Wild currants

Photo: Arne Ader
Translation: Liis
Mountain currant
 
Mountain currant     Magesõstar        Ribes alpinum
 
The most common of our wild currant species is an unpretentious and extremely adaptive shrub. It can grow in sand dunes and shore pebbles as well as fresh broadleaf forests or floodplain forests.
 
The mountain currant has a similarity with the redcurrant shrubs growing in gardens even regarding the shape of the shrub:  somewhat smaller leaves, with three, rarely five lobes; the colour of the fruits is identical but we won’t see the familiar long and hanging trusses. The fruits of mountain currants are quite edible but insipid, flat, sickly sweet or tasteless – however one would like to put it. Birds anyway eat them and spread the seeds.
 
Blackcurrant    Mustsõstar      Ribes nigrum
 
We find blackcurrants locally in nature – mostly at river banks and fresh broadleaf forests but sometimes also at the seashore. This shrub also goes wild in gardens. On crushing the leaves or shoots between one’s fingers the familiar smell is immediately perceived. The trusses of berries are more sparse and the fruits smaller.
 
Downy currant   Karvane sõstar       Ribes spicatum
 
We can find ”downy currants” locally – in broadleaf forests and wooded meadows. Our wild ”redcurrant” has berries with the same sour taste as the garden ones but they set fruit poorly in the forest. Leaves are a little more rounded than those of the redcurrant: on the top side sparsely, on the underside densely hairy – hence the name.
 
An undemanding ornamental shrub that only rarely naturalizes  - Golden currant (Ríbes aúreum).

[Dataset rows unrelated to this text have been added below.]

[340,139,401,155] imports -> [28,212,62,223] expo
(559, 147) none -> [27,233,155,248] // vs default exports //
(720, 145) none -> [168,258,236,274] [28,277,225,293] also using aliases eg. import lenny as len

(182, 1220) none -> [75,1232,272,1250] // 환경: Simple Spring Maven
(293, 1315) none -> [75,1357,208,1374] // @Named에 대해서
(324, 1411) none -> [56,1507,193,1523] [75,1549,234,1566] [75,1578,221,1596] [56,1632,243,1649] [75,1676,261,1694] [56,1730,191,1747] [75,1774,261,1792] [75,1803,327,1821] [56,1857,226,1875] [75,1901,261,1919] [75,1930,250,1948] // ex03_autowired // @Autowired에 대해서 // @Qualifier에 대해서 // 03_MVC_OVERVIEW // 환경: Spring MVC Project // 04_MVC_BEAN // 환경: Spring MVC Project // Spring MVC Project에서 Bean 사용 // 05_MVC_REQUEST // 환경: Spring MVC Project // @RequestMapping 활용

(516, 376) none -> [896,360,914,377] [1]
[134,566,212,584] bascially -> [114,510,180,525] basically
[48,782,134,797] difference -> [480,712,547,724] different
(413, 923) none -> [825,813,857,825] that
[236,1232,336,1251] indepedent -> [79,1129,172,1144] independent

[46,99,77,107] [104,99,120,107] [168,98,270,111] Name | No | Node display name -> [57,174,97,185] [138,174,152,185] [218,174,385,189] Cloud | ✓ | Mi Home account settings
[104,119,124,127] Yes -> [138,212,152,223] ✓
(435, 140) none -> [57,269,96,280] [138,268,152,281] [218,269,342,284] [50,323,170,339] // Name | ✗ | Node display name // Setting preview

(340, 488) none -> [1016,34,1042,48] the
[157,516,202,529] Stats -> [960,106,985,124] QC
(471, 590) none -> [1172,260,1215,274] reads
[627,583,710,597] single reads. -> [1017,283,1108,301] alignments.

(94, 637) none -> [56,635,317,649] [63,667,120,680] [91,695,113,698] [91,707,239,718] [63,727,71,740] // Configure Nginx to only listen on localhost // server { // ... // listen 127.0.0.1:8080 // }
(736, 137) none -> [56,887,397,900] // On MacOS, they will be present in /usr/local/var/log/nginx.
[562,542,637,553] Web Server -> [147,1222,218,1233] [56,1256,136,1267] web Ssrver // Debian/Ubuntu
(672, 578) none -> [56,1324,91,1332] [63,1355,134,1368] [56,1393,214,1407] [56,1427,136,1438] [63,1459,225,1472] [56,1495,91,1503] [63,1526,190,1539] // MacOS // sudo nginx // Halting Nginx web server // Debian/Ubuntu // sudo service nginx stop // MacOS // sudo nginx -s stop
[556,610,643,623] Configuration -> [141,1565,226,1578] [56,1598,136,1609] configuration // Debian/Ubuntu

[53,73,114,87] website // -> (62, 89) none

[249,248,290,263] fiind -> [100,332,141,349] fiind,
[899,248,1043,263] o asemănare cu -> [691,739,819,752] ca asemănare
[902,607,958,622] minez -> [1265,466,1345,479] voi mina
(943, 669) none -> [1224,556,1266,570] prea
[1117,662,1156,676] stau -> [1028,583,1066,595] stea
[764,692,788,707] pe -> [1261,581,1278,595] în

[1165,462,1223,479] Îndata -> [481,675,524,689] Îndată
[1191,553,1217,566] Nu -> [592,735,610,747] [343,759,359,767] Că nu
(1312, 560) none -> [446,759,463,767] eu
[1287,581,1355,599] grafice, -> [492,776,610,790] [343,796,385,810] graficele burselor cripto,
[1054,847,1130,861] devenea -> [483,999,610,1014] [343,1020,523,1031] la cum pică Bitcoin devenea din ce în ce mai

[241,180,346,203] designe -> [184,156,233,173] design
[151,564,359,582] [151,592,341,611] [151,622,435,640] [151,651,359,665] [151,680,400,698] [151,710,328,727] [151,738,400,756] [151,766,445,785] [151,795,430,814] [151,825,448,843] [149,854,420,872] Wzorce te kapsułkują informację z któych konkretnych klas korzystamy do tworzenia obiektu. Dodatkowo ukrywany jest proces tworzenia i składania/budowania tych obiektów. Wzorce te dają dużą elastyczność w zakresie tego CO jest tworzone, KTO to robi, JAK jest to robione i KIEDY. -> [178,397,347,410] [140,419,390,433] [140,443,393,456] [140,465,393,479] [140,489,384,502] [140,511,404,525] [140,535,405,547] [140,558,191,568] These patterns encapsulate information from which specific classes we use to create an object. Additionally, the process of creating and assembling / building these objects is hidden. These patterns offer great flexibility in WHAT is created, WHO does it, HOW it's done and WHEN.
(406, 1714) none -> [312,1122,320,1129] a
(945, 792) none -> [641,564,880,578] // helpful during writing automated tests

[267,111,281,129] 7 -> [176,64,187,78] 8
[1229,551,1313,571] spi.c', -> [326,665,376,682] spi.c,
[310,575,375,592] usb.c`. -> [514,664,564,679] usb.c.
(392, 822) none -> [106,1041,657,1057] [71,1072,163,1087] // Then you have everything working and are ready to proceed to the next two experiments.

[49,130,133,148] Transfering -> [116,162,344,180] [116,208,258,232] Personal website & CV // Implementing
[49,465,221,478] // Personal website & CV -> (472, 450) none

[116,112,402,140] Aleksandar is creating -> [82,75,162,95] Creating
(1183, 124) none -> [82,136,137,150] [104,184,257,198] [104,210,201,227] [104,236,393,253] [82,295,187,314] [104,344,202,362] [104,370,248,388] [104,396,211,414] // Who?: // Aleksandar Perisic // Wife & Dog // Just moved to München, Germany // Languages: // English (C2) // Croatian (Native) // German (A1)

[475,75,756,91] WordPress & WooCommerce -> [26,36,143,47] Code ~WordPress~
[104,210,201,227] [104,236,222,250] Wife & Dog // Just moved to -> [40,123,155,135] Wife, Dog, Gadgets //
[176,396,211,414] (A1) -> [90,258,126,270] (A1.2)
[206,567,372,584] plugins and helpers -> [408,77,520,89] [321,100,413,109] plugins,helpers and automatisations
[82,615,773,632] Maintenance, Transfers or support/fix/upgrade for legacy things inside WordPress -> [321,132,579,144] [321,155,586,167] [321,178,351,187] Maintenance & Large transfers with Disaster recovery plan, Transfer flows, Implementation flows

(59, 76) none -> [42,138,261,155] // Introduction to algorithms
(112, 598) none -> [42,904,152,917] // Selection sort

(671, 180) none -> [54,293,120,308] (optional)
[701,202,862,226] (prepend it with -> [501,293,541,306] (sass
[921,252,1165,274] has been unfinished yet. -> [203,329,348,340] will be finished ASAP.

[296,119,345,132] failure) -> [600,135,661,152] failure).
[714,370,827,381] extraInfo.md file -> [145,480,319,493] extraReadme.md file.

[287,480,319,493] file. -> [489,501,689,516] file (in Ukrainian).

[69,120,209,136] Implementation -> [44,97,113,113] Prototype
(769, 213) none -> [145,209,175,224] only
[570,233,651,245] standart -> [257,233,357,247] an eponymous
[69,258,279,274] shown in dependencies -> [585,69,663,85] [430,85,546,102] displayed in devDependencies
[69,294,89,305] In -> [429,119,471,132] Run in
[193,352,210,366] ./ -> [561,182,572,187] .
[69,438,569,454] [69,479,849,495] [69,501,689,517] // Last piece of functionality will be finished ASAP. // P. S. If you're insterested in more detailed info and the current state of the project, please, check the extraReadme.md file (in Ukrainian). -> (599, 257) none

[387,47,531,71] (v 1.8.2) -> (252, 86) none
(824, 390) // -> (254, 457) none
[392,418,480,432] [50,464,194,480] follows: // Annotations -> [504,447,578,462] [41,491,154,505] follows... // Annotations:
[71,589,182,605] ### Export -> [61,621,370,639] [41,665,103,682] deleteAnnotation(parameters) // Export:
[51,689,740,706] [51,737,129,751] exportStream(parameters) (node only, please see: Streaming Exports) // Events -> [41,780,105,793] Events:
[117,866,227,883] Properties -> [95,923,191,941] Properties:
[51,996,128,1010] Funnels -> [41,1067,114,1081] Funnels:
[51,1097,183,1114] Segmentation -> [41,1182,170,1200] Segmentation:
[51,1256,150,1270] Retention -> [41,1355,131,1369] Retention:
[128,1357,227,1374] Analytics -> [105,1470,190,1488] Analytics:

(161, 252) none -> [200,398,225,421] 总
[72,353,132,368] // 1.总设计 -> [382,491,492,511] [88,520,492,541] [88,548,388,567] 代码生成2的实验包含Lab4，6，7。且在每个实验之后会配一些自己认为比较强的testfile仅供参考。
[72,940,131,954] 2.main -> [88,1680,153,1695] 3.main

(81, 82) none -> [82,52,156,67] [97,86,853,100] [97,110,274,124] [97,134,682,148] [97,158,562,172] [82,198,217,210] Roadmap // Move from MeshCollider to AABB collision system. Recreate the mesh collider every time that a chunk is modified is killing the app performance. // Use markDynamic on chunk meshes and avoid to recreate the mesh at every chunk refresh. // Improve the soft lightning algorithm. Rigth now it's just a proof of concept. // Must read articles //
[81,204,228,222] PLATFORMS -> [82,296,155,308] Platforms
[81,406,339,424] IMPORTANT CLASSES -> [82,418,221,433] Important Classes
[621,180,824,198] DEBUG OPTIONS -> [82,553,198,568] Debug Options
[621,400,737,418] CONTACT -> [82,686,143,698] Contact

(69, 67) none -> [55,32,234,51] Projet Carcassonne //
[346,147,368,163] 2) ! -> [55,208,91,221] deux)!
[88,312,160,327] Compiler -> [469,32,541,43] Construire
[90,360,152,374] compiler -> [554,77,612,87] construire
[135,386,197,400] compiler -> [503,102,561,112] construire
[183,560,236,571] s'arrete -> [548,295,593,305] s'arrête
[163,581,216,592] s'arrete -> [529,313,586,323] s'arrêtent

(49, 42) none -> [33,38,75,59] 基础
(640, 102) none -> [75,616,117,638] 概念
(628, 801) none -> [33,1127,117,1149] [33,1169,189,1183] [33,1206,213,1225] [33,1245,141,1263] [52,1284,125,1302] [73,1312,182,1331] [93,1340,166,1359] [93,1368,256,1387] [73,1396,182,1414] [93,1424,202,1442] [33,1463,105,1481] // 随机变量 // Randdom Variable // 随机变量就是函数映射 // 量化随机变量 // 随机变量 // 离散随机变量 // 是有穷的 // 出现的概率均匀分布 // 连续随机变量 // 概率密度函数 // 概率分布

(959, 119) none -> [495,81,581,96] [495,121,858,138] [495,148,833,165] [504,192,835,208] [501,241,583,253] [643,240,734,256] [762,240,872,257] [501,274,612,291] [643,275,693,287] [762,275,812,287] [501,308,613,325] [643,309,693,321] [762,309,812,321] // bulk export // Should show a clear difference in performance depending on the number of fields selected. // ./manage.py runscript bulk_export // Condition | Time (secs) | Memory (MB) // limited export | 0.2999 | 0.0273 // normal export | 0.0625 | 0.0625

Grows upright, young shoots have a reddish colour and are hairy. Fruits taste good, brownish red, sometimes also black. In autumn the leaves turn prettily red.
 
On rare occasions we can find the  alpine currant (Ribes lucidum) growing in mixed forests (it is regarded as a subspecies of the mountain currant by some authorities). The leaves of this currant are narrower which is underlined by the long middle lobe. The round red fruits simply have an unpleasant taste.
 
Red currants  (Ríbes rúbrum) as well as white currants (Ríbes rúbrum f. leucocarpum) can go wild. They often mark the site of a former farmstead, and they are a pleasant surprise to nibble on forest verges and roadsides.